(Cet article concerne la suite d'une procédure sur laquelle une note a déjà été publiée sur ce site)

Le cabinet Arvis était l'avocat d'une fonctionnaire territoriale, employée au service courrier de sa collectivité, service dans lequel elle a subi des agissements à raison desquels elle a demandé une mesure de protection fonctionnelle pour "harcèlement moral et harcèlement sexuel".

L'autorité territoriale a diligenté une enquête au terme de laquelle elle a reconnu d'importants dysfonctionnements mais refusé de qualifier ceux-ci de harcèlement moral, et par ailleurs, a infligé à l'agente une sanction disciplinaire à raison de ses accusations de harcèlement sexuel, car les gestes et propos qu'elle a subis et dénoncés, bien qu'avérés et inadaptés ou déplacés, n'atteignaient pas un caractère de gravité suffisante pour qualifier un harcèlement sexuel, de sorte que cette accusation avait "porté préjudice" au collègue accusé (le chef de service).

L'enjeu pour la Cour administrative d'appel de Paris, saisie de ce litige, est de clarifier l'interprétation à donner aux conclusions ambiguës de l'enquête administrative, qui dans le même mouvement, reconnaît la matérialité d'agissements abusifs, mais sans pour autant leur donner une qualification de harcèlement, propre à protéger la requérante. 

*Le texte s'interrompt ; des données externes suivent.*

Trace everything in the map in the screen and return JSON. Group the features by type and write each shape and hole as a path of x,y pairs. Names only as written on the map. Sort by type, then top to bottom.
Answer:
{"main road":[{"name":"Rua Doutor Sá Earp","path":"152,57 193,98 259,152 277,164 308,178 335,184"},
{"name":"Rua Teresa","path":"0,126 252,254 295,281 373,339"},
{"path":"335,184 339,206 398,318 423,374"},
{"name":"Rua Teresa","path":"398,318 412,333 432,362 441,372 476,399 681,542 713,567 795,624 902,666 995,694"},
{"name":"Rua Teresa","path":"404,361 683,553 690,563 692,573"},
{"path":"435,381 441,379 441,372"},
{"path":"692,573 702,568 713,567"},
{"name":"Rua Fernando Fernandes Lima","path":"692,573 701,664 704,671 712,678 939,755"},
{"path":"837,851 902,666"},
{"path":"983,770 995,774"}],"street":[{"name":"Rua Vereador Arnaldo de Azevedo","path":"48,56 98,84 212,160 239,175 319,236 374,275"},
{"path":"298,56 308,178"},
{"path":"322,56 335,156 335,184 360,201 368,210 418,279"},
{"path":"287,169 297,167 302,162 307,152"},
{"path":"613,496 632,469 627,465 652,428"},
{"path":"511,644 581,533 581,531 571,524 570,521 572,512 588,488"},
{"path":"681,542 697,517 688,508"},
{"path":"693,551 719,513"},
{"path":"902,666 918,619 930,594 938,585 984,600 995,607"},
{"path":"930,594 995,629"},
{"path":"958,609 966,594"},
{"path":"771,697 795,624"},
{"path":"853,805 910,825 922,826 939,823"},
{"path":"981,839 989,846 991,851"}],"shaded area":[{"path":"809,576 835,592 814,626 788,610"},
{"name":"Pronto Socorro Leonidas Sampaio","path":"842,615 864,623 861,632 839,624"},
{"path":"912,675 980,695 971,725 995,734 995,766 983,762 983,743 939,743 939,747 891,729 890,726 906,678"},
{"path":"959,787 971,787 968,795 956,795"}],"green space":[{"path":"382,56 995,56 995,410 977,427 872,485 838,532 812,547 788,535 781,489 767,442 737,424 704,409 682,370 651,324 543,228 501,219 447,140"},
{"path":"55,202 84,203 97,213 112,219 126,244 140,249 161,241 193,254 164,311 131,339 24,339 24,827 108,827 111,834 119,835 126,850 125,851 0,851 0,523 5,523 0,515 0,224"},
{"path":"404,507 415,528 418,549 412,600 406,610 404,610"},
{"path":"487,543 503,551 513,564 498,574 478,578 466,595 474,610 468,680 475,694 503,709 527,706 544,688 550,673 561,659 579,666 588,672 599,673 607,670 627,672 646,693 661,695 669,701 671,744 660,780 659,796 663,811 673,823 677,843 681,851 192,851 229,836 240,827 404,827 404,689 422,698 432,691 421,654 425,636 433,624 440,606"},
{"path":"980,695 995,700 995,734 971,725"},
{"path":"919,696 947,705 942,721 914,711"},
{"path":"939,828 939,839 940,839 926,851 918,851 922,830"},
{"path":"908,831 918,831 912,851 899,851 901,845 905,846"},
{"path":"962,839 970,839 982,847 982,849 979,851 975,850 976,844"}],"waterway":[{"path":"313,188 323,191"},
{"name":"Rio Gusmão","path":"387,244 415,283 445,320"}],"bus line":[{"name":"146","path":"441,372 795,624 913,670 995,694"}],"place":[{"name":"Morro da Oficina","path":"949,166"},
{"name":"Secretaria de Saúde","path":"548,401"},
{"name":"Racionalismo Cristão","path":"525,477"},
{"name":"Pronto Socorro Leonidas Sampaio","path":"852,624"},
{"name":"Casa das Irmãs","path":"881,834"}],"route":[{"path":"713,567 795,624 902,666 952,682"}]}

La Cour estime d'abord que la requérante apporte des éléments faisant présumer des agissements de harcèlement moral, contenus dans le rapport d'enquête qui relève que l'agente a été délibérément isolée par un groupe de collègues qui ne lui adressaient plus la parole et incitaient d'autres agents à faire de même. La requérante produit également des témoignages et un rapport plus ancien révélant que l'ambiance relationnelle du service courrier était dégradée depuis longtemps sans que l'autorité territoriale n'ait agi pour y mettre un terme. L'administration veut renverser cette présomption de harcèlement en invoquant le comportement de la requérante à laquelle le rapport d'enquête reproche de s'isoler de ses collègues. Mais la Cour écarte cet argument en observant que c'est l'inaction de l'administration qui a poussé la requérante à s'isoler pour se protéger ; et la Cour observe que le groupe d'agents harceleurs a, lui, finalement été sanctionné par l'autorité territoriale. 

S'agissant ensuite du harcèlement sexuel, la Cour estime, comme l'avait fait le tribunal administratif en première instance, que les agissements dénoncés, commis par le supérieur hiérarchique de la requérante, consistant en des propos, et un geste, déplacés ou inadaptés, ne peuvent à eux seuls recevoir cette qualification. Mais pour autant, elle rappelle que le cadre juridique fixé par le statut interdit de sanctionner un agent qui aura dénoncé de bonne foi des faits de harcèlement. Et la Cour rappelle qu'en cette matière, la mauvaise foi consiste à relater de tels faits de harcèlement sexuel, en toute connaissance de leur fausseté et dans le seul but, notamment, de nuire à un autre agent, à un supérieur hiérarchique ou à l'image de l'administration, ou d'éviter le prononcé d'une sanction disciplinaire à raison d'autres faits.

En l'espèce, elle constate que les termes de la plainte pénale de la requérante, ainsi que de sa demande de protection fonctionnelle pour "harcèlement sexuel", et ses déclarations pendant l'enquête, sont révélateurs de sa sincérité et de sa bonne foi.

La sanction disciplinaire est, en conséquence, une mesure de rétorsion illégale et la Cour en prononce l'annulation.